President Bush (search) attacked John Kerry's 19-year record in the Senate on Friday, answering the Democratic convention mantra "America can do better" with a new GOP refrain of his own: "Results matter."

Bush repeated the slogan to crowds here and in Springfield, Mo., the first two stops on a swing through four key election states. He also is campaigning in Ohio and Pennsylvania, wrapping up his latest tour with a rally Saturday in Pittsburgh, just hours after Sen. John Kerry (search) speaks in a nearby suburb.

"After 19 years in the U.S. Senate, my opponent has had thousands of votes, but few signature achievements," Bush told supporters who waved large blue and red "Ws" for the president's middle initial.

"During eight years on the Senate intelligence committee, he voted to cut the intelligence budget, yet he had no record of reforming America's intelligence capability," said Bush, whose advisers are combing the Sept. 11 commission's (search) recommendations to revamp the nation's intelligence-gathering ability.

"He's had no significant record for reforming education or health care," Bush continued. "In fact, he and his running mate consistently opposed reforms that limit the power of Washington — reforms that would leave more power in the hands of the people."

Bush, who continued to portray the Massachusetts Democrat as a tax-and-spend liberal, is seeking to limit Kerry's post-convention bounce to a dribble. Bush summed up the Democratic convention in Boston as four days of "clever speeches" and "some big promises."
☆ ☆ ☆ ☆ ☆
> EXERCISES:
• a. In the news report on President Bush's campaign swing, why did his supporters wave large blue and red "Ws"? Answer in one to three sentences.
• b. Extend the news report on President Bush's campaign swing, picking up after its final sentence.
☆ ☆ ☆ ☆ ☆
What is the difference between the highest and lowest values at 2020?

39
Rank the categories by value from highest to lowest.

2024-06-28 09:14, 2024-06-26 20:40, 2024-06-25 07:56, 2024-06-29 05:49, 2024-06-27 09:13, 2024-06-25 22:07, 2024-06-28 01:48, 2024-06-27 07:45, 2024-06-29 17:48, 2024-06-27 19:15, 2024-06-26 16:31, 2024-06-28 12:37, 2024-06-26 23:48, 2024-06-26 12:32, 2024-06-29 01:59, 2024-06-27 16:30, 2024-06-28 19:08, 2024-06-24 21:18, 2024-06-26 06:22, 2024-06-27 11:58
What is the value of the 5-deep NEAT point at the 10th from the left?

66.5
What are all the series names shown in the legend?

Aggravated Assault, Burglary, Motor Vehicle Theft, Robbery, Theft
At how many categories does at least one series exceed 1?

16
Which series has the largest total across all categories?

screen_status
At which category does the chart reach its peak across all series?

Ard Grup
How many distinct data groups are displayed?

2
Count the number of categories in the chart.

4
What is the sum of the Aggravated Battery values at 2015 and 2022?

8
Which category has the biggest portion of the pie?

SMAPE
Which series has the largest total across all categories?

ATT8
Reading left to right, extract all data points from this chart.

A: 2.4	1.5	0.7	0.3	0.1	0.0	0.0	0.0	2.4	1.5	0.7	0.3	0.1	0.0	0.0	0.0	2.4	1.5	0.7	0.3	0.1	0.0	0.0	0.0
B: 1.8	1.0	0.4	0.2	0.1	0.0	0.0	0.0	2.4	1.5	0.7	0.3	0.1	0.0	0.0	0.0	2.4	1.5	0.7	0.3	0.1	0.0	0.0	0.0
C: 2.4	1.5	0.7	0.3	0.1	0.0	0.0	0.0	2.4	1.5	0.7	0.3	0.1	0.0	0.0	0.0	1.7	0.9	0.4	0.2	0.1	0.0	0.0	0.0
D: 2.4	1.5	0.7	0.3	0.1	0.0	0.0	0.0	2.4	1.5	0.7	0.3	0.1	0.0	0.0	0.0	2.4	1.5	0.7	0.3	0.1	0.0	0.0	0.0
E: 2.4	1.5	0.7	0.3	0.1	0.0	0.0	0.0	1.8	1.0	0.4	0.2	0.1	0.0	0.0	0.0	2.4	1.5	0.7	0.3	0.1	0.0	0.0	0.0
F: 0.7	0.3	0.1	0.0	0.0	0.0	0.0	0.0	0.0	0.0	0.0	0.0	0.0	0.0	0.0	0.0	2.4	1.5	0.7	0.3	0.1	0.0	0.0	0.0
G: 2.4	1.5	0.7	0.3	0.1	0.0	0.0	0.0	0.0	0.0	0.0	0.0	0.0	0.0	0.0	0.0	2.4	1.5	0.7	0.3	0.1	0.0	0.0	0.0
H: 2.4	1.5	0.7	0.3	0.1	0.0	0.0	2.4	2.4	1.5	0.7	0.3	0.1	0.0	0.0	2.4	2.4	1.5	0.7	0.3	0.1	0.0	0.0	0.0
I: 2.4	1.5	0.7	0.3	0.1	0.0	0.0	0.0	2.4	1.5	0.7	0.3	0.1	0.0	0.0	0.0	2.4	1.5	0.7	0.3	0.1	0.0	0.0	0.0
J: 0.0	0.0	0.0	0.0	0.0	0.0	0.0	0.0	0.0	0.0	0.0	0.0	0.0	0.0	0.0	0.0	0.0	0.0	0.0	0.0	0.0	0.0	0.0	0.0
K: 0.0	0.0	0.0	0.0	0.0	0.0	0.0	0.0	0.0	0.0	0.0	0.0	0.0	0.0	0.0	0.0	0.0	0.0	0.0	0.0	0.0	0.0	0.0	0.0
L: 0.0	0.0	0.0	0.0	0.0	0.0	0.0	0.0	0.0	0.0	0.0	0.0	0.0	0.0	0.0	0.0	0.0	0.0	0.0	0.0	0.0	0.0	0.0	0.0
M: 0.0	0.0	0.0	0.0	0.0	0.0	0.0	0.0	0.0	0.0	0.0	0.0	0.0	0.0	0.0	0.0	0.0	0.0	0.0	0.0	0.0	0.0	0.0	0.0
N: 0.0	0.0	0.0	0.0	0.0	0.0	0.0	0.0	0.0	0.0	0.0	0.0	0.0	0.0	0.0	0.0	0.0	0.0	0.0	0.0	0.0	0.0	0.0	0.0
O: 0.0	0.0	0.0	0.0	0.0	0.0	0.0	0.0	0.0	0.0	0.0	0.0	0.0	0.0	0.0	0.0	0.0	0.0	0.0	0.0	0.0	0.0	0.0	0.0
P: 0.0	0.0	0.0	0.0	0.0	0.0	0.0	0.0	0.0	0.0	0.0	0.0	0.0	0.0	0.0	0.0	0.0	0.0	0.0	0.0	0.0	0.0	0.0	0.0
☆ ☆ ☆ ☆ ☆
> ANSWER LIST:
• a. The supporters waved the large "Ws" because W is the president's middle initial.

• b.
Kerry, who left the convention on a two-week cross-country trip by bus, train, boat and plane, defended his record during an interview with The Associated Press in New York state.

"Look, I'm running a positive campaign for the country and I'll stand on my 19-year record — pages of legislation and long lists ranging from 100,000 cops on the street to health care for children to agent orange legislation to fisheries.

"I mean, it's a long list. I'm not going to quibble about that. They don't have a record to run on, so all they can do is attack. They're running away from their own record."

Bush is calling his latest campaign drive the "Heart and Soul of America" tour, a subtle jab at Kerry, who at a Democratic fund-raiser called some of his Hollywood friends the "heart and soul" of America. He sprinkled throughout his speeches another new campaign slogan: "We're turning the corner and we're not turning back."

During the next two weeks, Bush will talk about helping Americans adjust to a changing economy, increasing home ownership, overhauling Social Security and letting workers opt for time off as compensation, rather than overtime pay — an issue that has riled unions, Democrats and some moderate Republicans.

The Kerry-Edwards campaign accused the president of addressing middle class concerns just three months before the election.

"Bush is finally talking about how to address the increasing stress families face each day trying to balance their responsibilities as parents in the face of massive job loss, stagnant wages, and the rising costs of life in Bush's America such as health care and education," Kerry spokesman Phil Singer said. "After nearly four years of making things harder for American families on these key issues, Bush's rhetoric might be changing: why should we believe him now?"

Bush's remarks on the economy focused on his efforts to better educate and train tomorrow's work force. He didn't mention the White House's projecting on Friday that this year's deficit will hit a record $445 billion, further fueling a debate over the president's handling of the economy.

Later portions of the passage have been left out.